JANGAN kaget. Uang hasil sewa rumah, bonus, dividen, bunga
deposito, dan tabanas akan kena pajak. Yang diincar pemajakan
rancangan Undang-undang Pajak Penhasilan (RUU PPh 1984) adalah
setiap manfaat ekonomi yang diperoleh seseorang dari suatu
usaha. Pemajakan, demikian Menteri Keuangan Radius Prawiro pekan
lalu, tidak lagi dilakukan terhadap "hasil terus-menerus yang
diperoleh seseorang dari sebuah sumber."
Perubahan pandangan dalam sistem perpajakan itu, yang
memungkinkan obyek kena pajak semakin luas, memang ditujukan
untuk meningkatkan penerimaan pajak nonminyak.

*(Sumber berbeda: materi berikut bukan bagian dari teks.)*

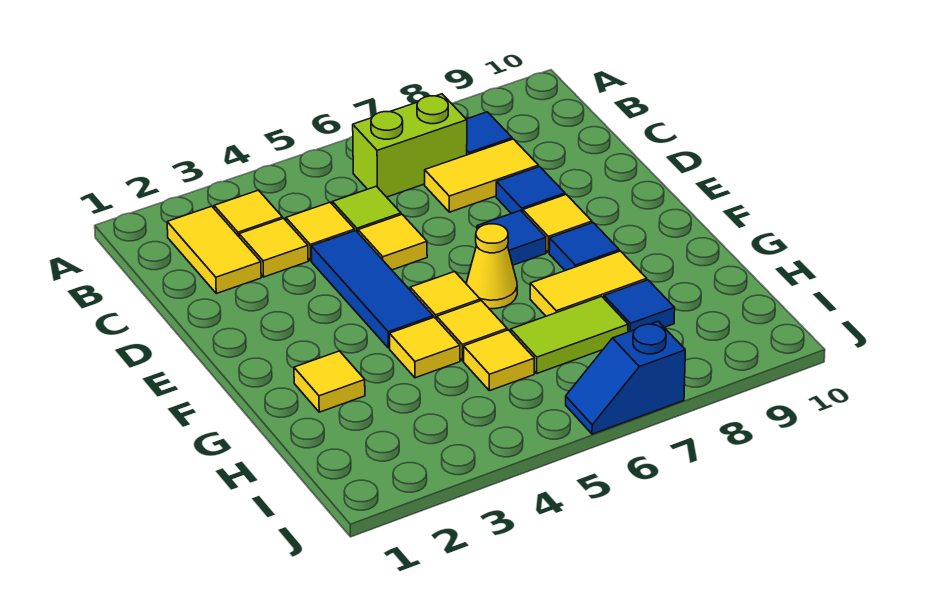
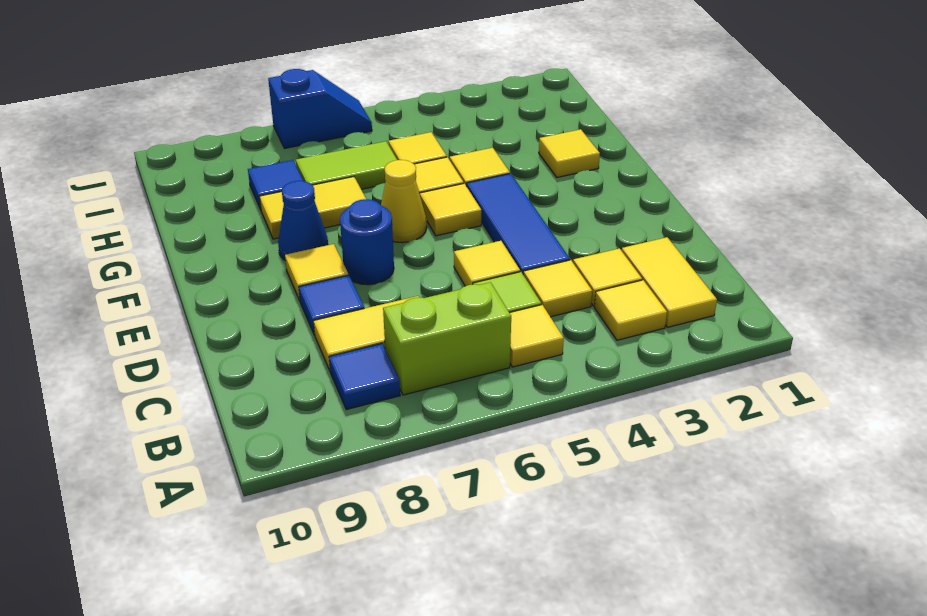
none -> yellow 1x1 tile [510,305,564,367]
blue 1x1 tile [477,211,546,265] -> blue 1x1 round brick [340,199,394,285]
blue 1x1 tile [549,223,619,271] -> blue 1x1 cone [278,181,328,260]

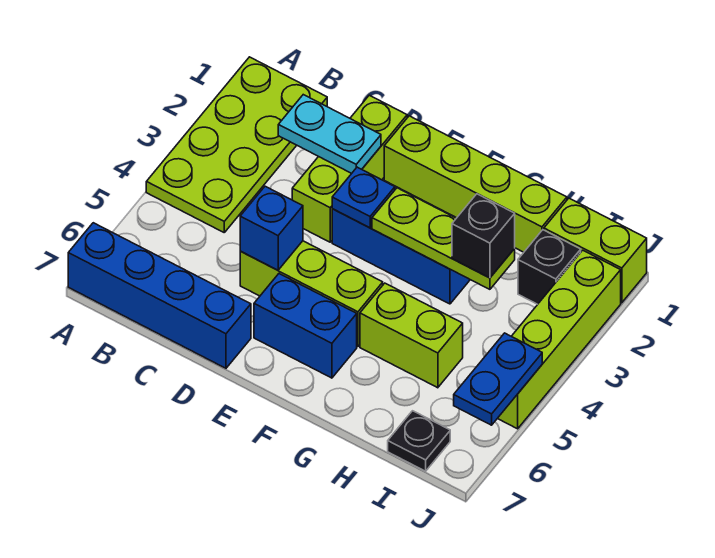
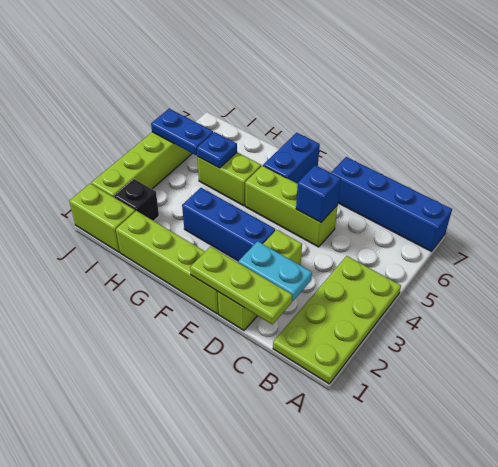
blue 1x1 plate [332,167,395,228] -> blue 1x1 plate moved to [197,132,237,168]
blue 1x2 brick [254,274,357,378] -> blue 1x2 brick turned to [263,133,320,184]
lime 1x3 plate [372,188,515,289] -> lime 1x3 plate moved to [190,247,292,325]
black 1x1 brick [452,194,515,278] -> none
black 1x1 plate [388,411,450,471] -> none
blue 1x2 plate [454,333,542,425] -> blue 1x2 plate turned to [151,109,213,155]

Maklum, di saat
harga minyak kini masih oleng, kata Menteri Radius, "kita tidak
bisa lagi berharap terlampau besar bahwa hasil sektor minyak
akan meningkat." Jika pada tahun anggaran 1981/82 rol pajak
minyak masih 70,6%, pada tahun anggaran ini ancar-ancar
pemasukannya hanya 64,2% atau Rp 8,8 trilyun dari seluruh
penerimaan dalam negeri.
Mengecilnya pemasukan pajak minyak ini jelas merisaukan karena,
hampir selama 10 tahun terakhir, lebih dari separuh penerimaan
dalam negeri tergantung dari sektor itu. Karena itu, dalam
upaya menaikkan pendapatan pajak nonminyak, pemerintah kini
berusaha merombak sama sekali sistem perpajakan yang ada. Tiga
naskah RUU -tentang Pajak Penghasilan 1984, Ketentuan Umum
Perpajakan, dan Pajak Pertambahan Nilai Barang dan Jasa dan
Pajak Penjualan atas Barang Mewah(PPN)-telah diajukan pemerintah
dan kini sedang dibahas DPR. Berapa kenaikan pendapatan pajak
nonminyak kelak akan diperoleh, Menteri Radius belum bisa
menaksir. "Kami masih menghitungnya," katanya pada TEMPO pekan
lalu.
Yang sudah pasti, menurut Menteri Radius, tiga naskah rancangan
itu kelak akan lebih memberikan kepastian hukum dan rasa
keadilan, baik bagi wajib pajak maupun pemungut pajak. Bagaimana
bentuknya, dia mengambil contoh dalam penyederhanaan lapisan
kena pajak dan penggolongan tarif. RUU Pajak Penghasilan (RUU
PPh 1984), misalnya, hanya mengenal tiga tarif: 15% untuk
penghasilan sampai dengan Rp 10 juta, 25% untuk penghasilan di
atas Rp 10 juta sampai Rp 50 juta, dan 35% untuk penghasilan di
atas Rp 50 juta.
Tapi dalam pemandangan umum di DPR pekan lalu, Fraksi Karya
Pembangunan tampak keberatan jika rasa keadilan itu diwujudkan
dalam bentuk penurunan tarif. Maklum, jika kini penghasilan di
atas Rp 50 juta kena tarif pajak 45%, maka dalam rancangan itu
kelak hanya kena 35%. Dengan kata lain, tarif baru RUU PPh 1984
itu kelak cuma menguntungkan perusahaan besar, tapi merugikan
perusahaan menengah. Dan yang paling terpukul adalah kelompok
perusahaan yang penhasilannya antara Rp 75 dan Rp 100 juta.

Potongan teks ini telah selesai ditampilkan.